--- Exercise description ---
Would you print the lines below exactly, beginning at the line that has "hfov_deg: 56.8" and stopping after the line that has "focal_mm: 52"? Only those lines, and no pictures.

BEGIN Data records

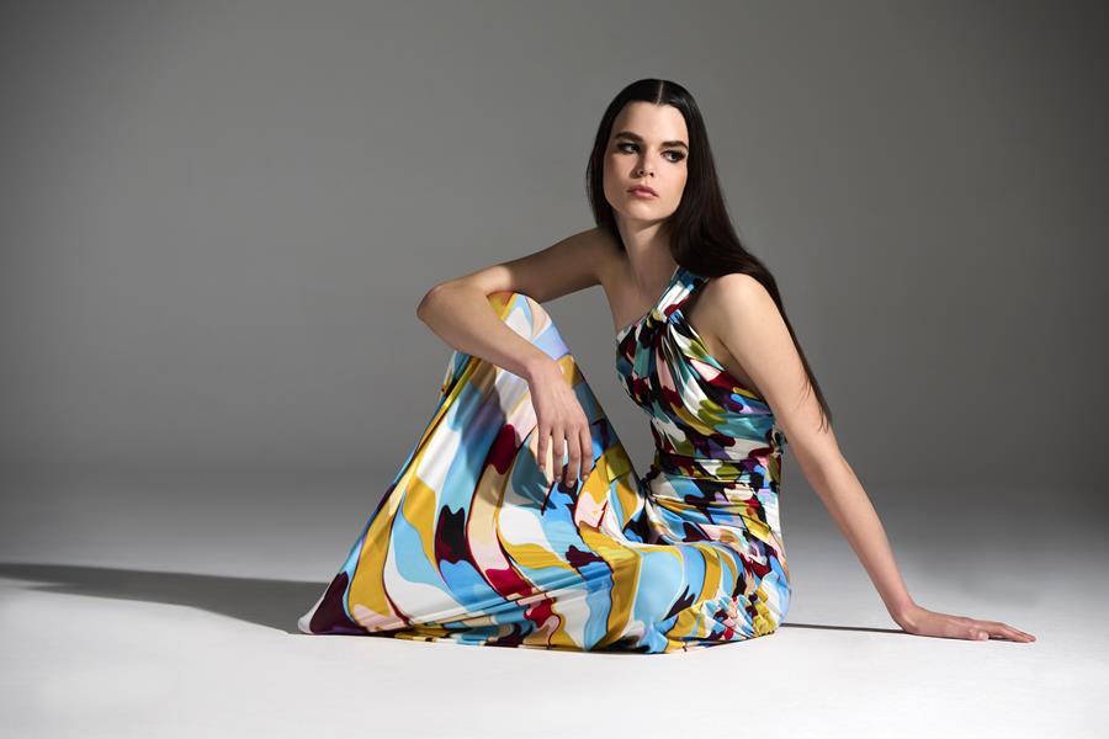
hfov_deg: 12.5
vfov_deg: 8.3
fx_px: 5083
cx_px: 554
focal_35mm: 165
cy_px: 370
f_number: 5.6
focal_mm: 165
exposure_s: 1/200
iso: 200
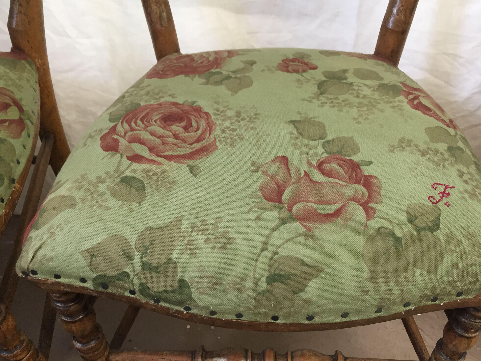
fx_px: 459
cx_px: 258
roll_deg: +1.3
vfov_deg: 42.9
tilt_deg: -44.3
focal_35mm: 33
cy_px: 196
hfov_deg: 55.3
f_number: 2.2
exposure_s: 1/33
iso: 40
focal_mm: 4.15
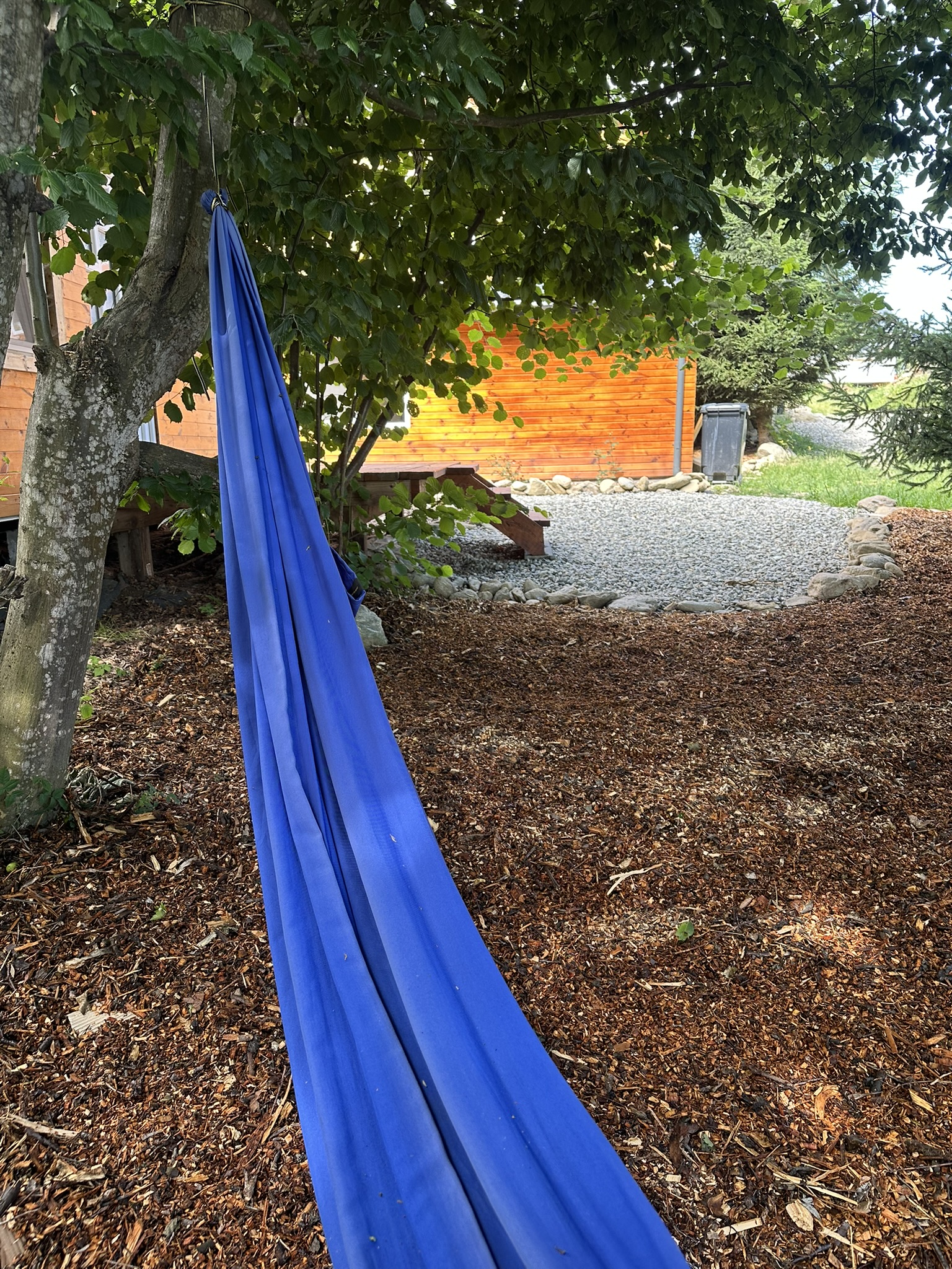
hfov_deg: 56.8
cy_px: 634
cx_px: 476
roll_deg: +0.9
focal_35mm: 24
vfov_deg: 71.6
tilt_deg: -11.7
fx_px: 880
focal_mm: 6.86
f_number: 1.78
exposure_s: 1/165
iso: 100
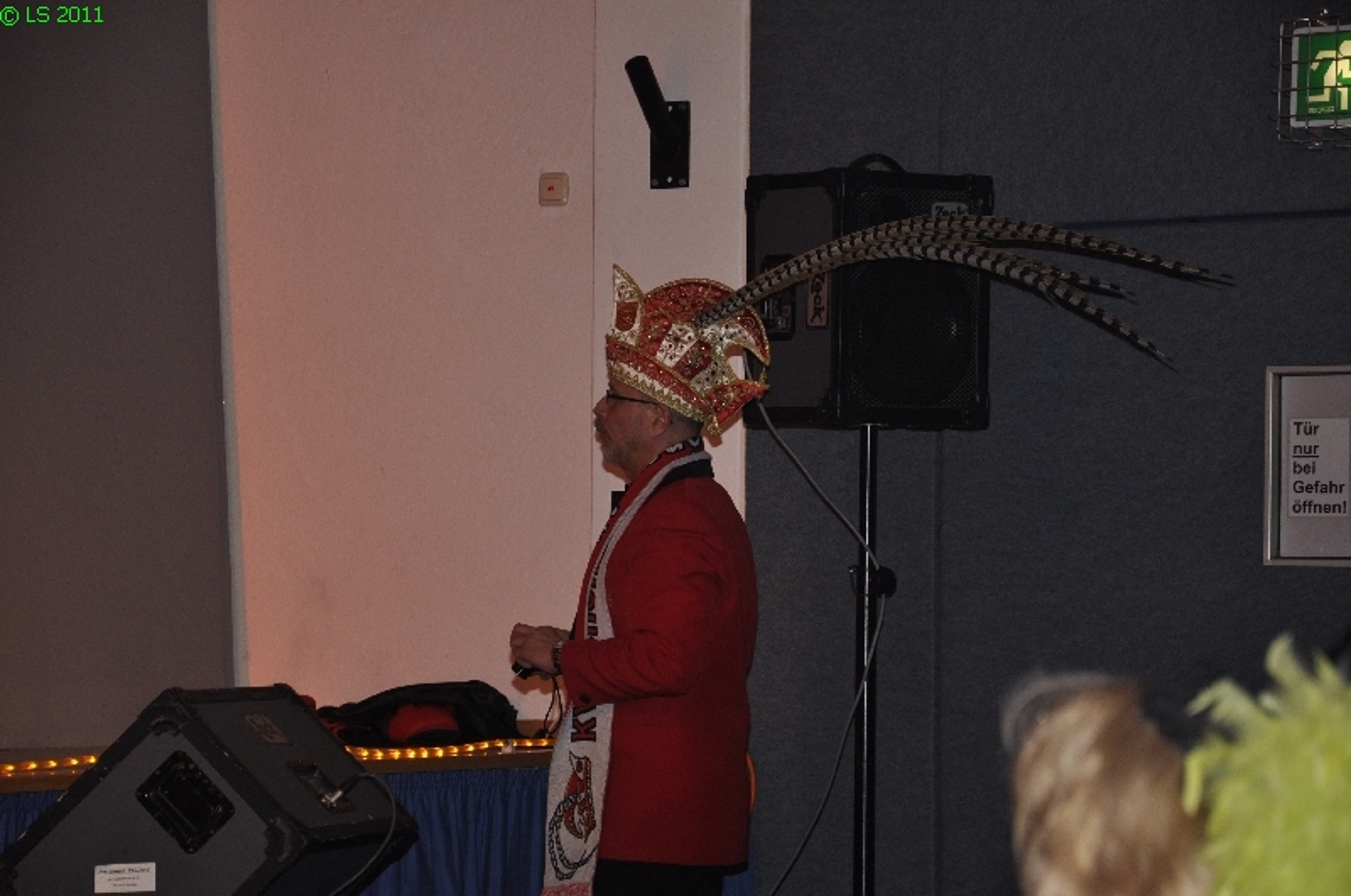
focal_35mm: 138
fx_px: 5171
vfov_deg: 9.9
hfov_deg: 14.9
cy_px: 448
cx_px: 676
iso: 400
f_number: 5.6
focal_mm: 92
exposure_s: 1/60
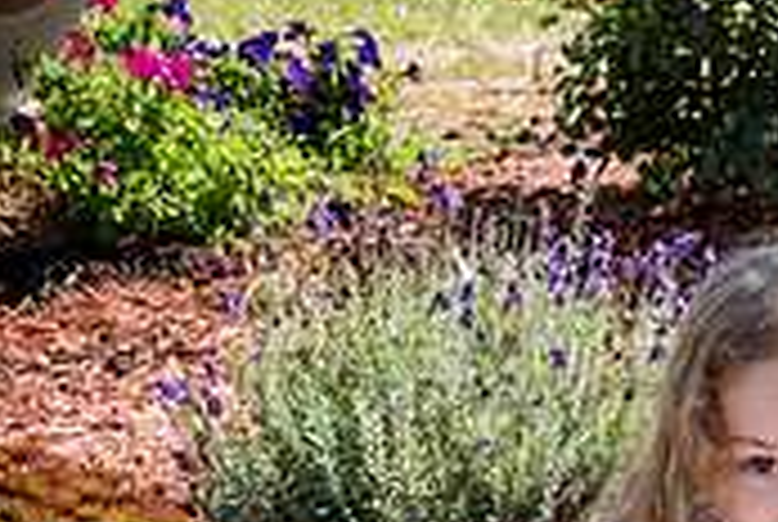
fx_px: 3767
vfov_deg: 7.8
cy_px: 803
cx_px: 1133
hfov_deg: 11.4
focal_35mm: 174
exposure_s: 1/320
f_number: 11
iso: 400
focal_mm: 52
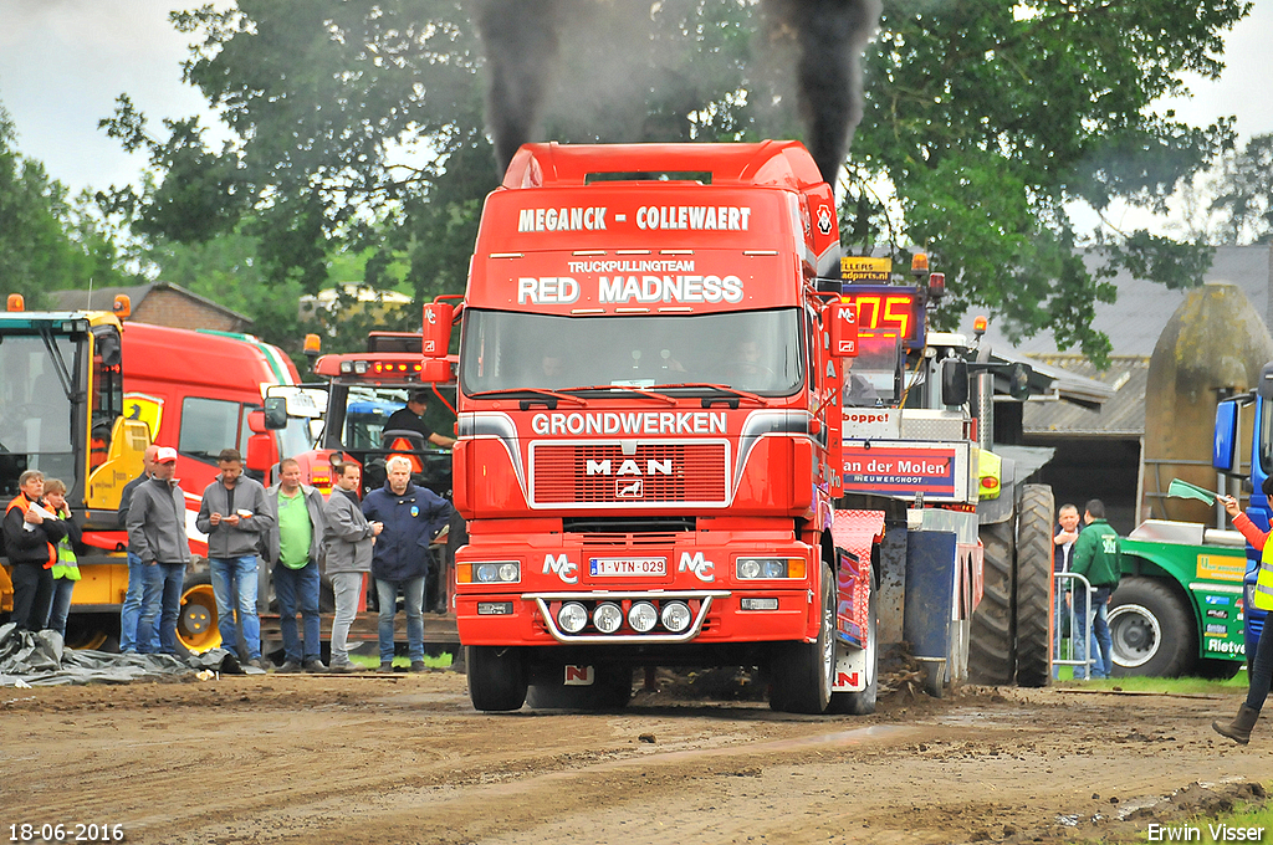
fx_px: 12714
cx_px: 636
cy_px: 422
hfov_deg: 5.7
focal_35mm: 360
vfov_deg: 3.8
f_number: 5.6
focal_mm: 240
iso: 1000
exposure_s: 1/160
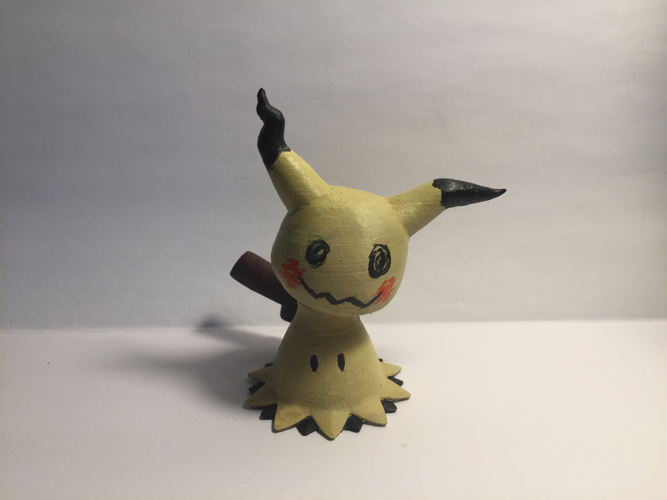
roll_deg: +1.3
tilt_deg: -19.7
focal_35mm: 29
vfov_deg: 48.2
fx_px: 559
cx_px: 334
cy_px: 250
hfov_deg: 61.7
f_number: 2.2
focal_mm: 4.15
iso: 40
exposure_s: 1/60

END Data records

--- Response box ---
hfov_deg: 56.8
cy_px: 634
cx_px: 476
roll_deg: +0.9
focal_35mm: 24
vfov_deg: 71.6
tilt_deg: -11.7
fx_px: 880
focal_mm: 6.86
f_number: 1.78
exposure_s: 1/165
iso: 100
focal_35mm: 138
fx_px: 5171
vfov_deg: 9.9
hfov_deg: 14.9
cy_px: 448
cx_px: 676
iso: 400
f_number: 5.6
focal_mm: 92
exposure_s: 1/60
fx_px: 3767
vfov_deg: 7.8
cy_px: 803
cx_px: 1133
hfov_deg: 11.4
focal_35mm: 174
exposure_s: 1/320
f_number: 11
iso: 400
focal_mm: 52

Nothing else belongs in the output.